━━━━━ INFORMATION GIVEN

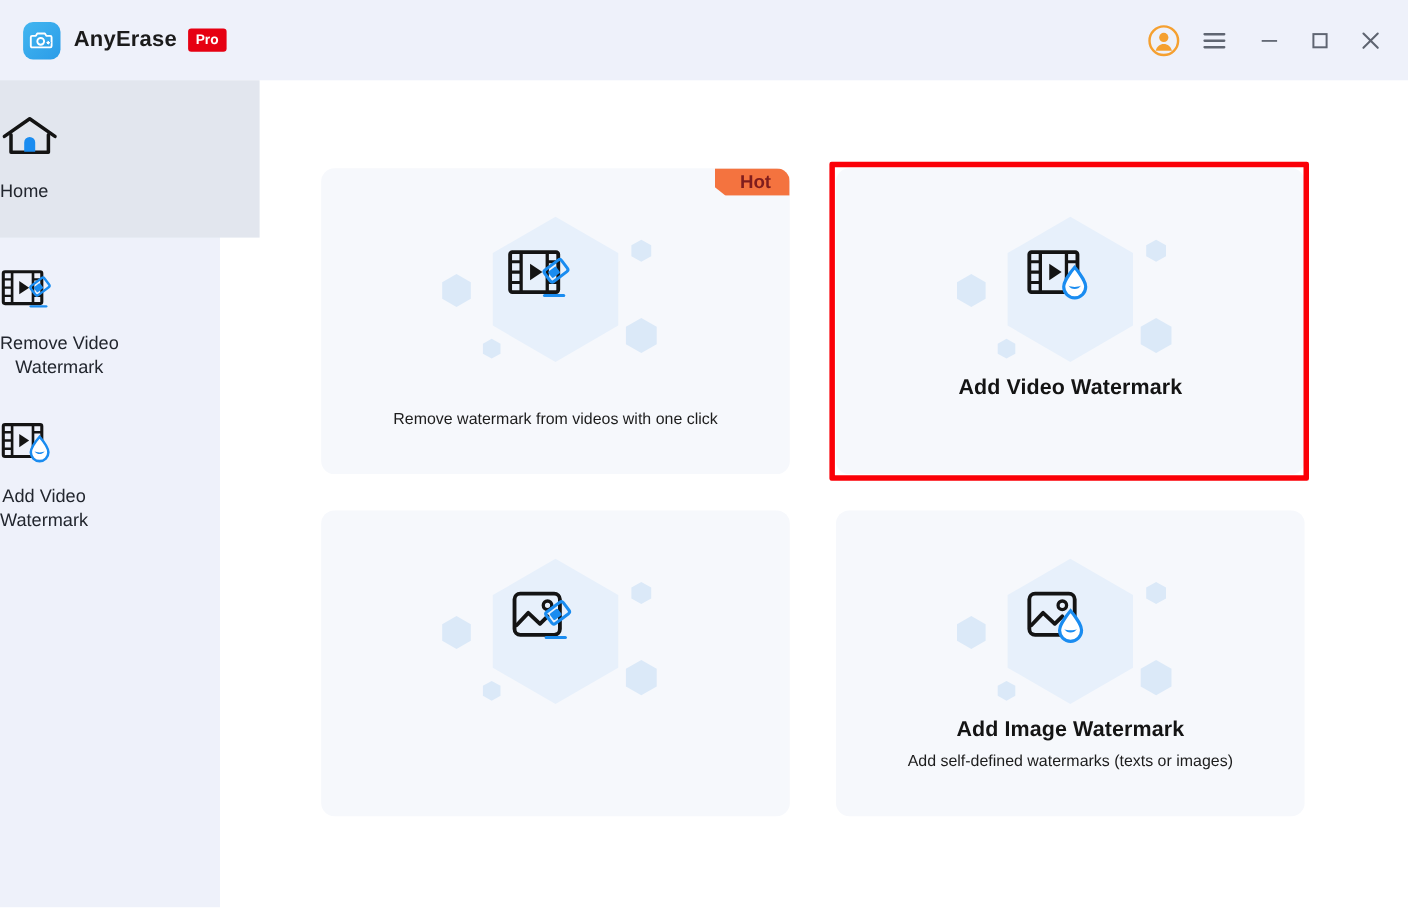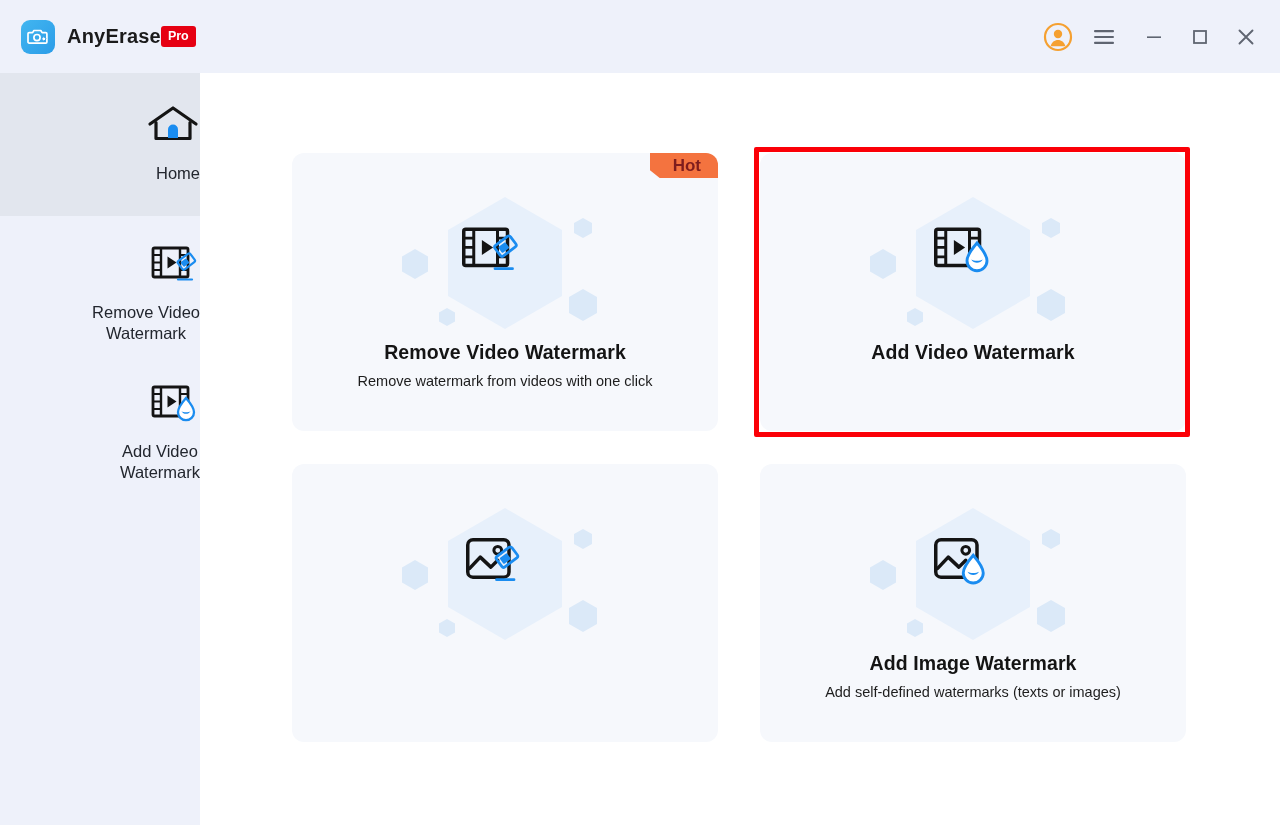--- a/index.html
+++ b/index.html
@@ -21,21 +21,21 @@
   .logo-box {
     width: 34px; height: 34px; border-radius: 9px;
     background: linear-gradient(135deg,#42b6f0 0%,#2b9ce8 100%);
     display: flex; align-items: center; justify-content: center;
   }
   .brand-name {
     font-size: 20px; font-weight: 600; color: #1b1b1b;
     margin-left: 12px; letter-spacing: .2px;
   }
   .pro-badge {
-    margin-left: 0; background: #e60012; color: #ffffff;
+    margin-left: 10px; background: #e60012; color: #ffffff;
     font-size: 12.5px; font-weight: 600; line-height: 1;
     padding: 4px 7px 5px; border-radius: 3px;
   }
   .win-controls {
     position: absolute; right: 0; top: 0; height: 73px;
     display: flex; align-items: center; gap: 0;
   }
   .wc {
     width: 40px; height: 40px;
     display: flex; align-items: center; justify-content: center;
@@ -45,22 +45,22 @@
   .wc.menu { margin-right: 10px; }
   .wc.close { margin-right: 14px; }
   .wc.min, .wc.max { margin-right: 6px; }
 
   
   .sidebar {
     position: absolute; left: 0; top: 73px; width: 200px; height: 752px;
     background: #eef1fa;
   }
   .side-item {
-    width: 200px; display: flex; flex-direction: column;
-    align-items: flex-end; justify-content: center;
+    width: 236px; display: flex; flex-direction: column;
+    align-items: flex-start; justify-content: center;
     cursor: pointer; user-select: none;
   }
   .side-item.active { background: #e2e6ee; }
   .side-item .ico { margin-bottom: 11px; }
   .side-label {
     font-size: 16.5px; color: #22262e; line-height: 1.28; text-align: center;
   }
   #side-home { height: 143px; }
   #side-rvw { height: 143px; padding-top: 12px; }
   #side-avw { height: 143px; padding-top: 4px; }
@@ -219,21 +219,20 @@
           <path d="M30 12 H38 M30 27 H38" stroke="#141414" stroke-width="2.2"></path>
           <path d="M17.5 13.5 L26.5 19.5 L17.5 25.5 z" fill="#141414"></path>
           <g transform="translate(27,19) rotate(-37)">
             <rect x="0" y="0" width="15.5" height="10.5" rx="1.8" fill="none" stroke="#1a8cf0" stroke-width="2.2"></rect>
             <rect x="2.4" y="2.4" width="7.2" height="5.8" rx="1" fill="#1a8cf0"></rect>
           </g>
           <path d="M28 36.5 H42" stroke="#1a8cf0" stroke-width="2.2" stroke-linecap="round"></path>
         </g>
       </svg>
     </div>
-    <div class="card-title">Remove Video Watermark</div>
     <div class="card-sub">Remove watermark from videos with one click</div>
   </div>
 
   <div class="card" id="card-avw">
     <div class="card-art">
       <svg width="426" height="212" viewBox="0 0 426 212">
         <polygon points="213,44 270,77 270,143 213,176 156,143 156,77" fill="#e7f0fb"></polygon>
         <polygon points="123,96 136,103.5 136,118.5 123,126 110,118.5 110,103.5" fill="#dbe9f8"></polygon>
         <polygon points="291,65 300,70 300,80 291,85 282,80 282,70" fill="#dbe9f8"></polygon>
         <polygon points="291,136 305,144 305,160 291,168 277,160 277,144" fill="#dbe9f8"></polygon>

━━━━━━━━━━
━━━━━ INFORMATION GIVEN

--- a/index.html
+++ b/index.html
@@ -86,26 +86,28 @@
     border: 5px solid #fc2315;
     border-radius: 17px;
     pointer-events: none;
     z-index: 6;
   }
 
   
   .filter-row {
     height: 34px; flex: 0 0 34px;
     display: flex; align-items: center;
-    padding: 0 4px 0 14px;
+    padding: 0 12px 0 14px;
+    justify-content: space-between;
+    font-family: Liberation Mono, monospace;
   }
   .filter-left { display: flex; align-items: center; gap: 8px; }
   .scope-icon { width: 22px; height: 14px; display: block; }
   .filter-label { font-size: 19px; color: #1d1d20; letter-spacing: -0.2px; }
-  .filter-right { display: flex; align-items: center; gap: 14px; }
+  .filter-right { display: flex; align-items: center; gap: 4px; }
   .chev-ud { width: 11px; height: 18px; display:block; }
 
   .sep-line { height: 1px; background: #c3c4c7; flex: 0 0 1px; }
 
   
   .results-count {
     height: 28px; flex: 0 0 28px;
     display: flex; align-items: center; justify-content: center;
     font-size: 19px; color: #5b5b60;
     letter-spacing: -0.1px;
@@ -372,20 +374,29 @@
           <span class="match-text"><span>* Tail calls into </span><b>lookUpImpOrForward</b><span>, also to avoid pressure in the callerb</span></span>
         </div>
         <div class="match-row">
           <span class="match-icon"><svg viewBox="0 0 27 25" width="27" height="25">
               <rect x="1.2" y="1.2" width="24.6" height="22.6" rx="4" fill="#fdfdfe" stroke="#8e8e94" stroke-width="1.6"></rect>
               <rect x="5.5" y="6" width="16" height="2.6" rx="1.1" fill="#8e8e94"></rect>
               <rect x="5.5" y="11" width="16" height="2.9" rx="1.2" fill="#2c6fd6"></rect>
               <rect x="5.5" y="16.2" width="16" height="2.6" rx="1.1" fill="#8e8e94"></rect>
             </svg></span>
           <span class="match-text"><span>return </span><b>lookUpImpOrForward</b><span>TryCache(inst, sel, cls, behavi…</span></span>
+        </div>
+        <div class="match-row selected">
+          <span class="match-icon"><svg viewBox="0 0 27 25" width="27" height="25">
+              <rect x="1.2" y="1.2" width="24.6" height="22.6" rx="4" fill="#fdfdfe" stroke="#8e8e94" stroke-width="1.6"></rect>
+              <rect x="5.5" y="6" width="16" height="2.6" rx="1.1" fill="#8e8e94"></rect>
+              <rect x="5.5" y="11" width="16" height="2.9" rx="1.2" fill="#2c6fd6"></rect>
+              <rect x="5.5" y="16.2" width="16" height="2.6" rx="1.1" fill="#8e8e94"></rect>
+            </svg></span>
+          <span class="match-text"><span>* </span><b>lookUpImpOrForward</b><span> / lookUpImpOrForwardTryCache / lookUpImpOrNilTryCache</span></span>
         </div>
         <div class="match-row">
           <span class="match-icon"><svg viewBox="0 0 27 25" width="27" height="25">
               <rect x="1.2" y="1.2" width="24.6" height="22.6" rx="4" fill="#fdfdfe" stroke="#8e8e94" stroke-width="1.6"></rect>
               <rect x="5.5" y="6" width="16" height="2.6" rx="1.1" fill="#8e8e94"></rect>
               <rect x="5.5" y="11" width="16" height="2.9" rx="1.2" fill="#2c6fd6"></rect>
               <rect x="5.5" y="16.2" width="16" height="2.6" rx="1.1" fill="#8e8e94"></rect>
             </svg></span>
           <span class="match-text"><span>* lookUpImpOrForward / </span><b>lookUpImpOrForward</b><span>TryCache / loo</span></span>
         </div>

━━━━━━━━━━
━━━━━ INFORMATION GIVEN

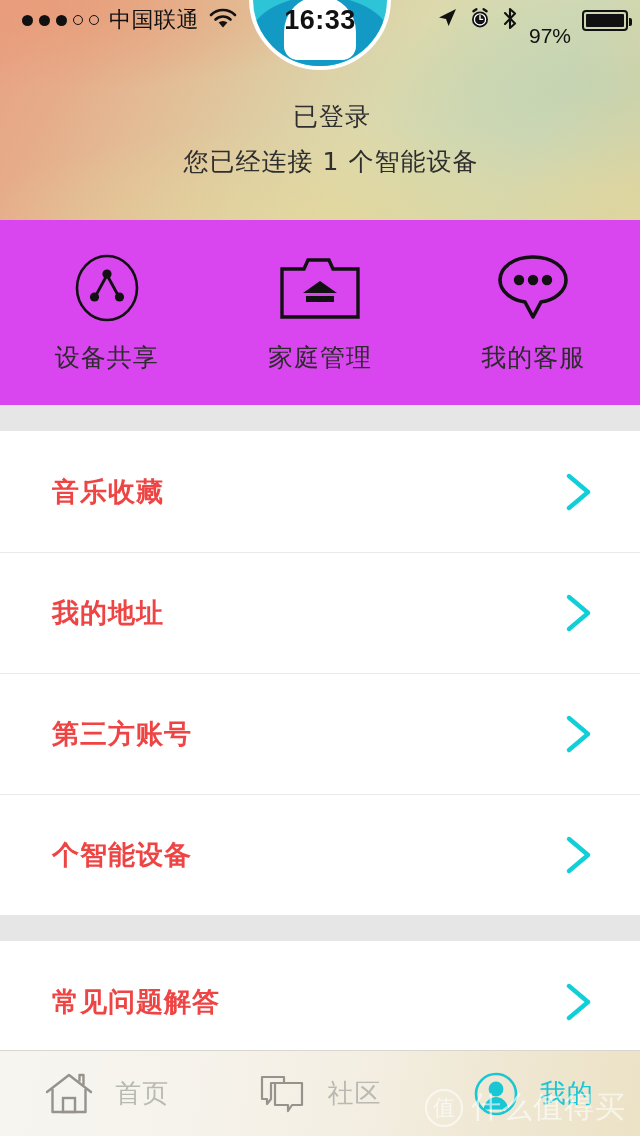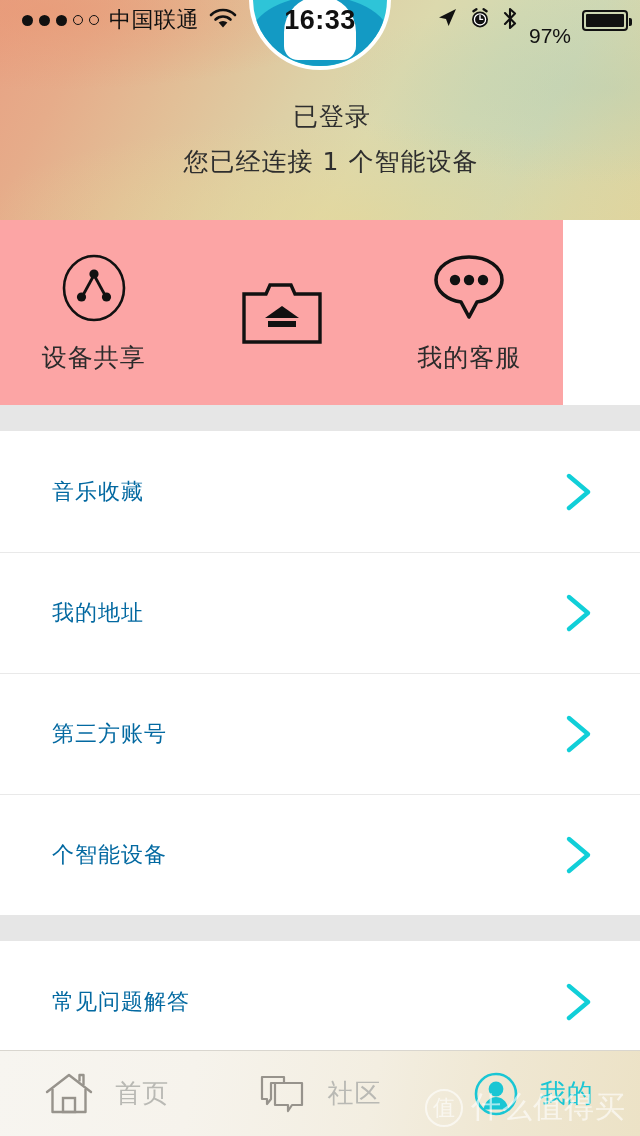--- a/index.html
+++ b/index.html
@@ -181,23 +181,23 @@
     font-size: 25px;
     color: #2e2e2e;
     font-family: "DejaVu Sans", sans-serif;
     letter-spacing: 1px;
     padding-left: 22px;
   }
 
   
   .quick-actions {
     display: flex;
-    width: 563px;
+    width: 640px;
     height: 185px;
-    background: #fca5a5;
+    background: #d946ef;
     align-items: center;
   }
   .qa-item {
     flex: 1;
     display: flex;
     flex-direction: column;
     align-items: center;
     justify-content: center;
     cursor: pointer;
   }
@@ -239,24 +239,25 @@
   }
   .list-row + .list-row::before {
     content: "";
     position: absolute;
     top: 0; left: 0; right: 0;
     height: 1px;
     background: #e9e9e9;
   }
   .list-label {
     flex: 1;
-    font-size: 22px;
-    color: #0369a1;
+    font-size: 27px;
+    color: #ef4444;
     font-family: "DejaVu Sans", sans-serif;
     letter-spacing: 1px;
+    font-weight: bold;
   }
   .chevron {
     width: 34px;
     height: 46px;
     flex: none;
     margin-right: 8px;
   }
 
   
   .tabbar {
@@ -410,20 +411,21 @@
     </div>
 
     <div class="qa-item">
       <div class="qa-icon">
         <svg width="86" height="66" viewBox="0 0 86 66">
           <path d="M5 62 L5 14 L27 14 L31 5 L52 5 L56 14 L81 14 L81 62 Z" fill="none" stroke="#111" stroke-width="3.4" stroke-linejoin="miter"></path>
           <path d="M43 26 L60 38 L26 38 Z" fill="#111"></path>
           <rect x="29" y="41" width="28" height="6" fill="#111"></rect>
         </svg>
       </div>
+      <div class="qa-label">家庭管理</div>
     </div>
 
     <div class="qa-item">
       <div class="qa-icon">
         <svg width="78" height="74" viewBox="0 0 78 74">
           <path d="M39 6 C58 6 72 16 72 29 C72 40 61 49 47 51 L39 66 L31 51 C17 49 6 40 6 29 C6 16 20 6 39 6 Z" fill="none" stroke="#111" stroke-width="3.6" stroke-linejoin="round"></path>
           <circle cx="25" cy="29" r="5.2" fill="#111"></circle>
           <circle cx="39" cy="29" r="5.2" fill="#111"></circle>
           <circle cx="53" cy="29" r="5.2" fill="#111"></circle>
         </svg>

━━━━━━━━━━

▶ [TASK TO COMPLETE]: For each line in the entries that contains the string "padding", make a copy.

▶ [SOLUTION]:
     padding: 4px 7px 5px; border-radius: 3px;
   #side-rvw { height: 143px; padding-top: 12px; }
   #side-avw { height: 143px; padding-top: 4px; }
-    padding: 0 4px 0 14px;
+    padding: 0 12px 0 14px;
     padding-left: 22px;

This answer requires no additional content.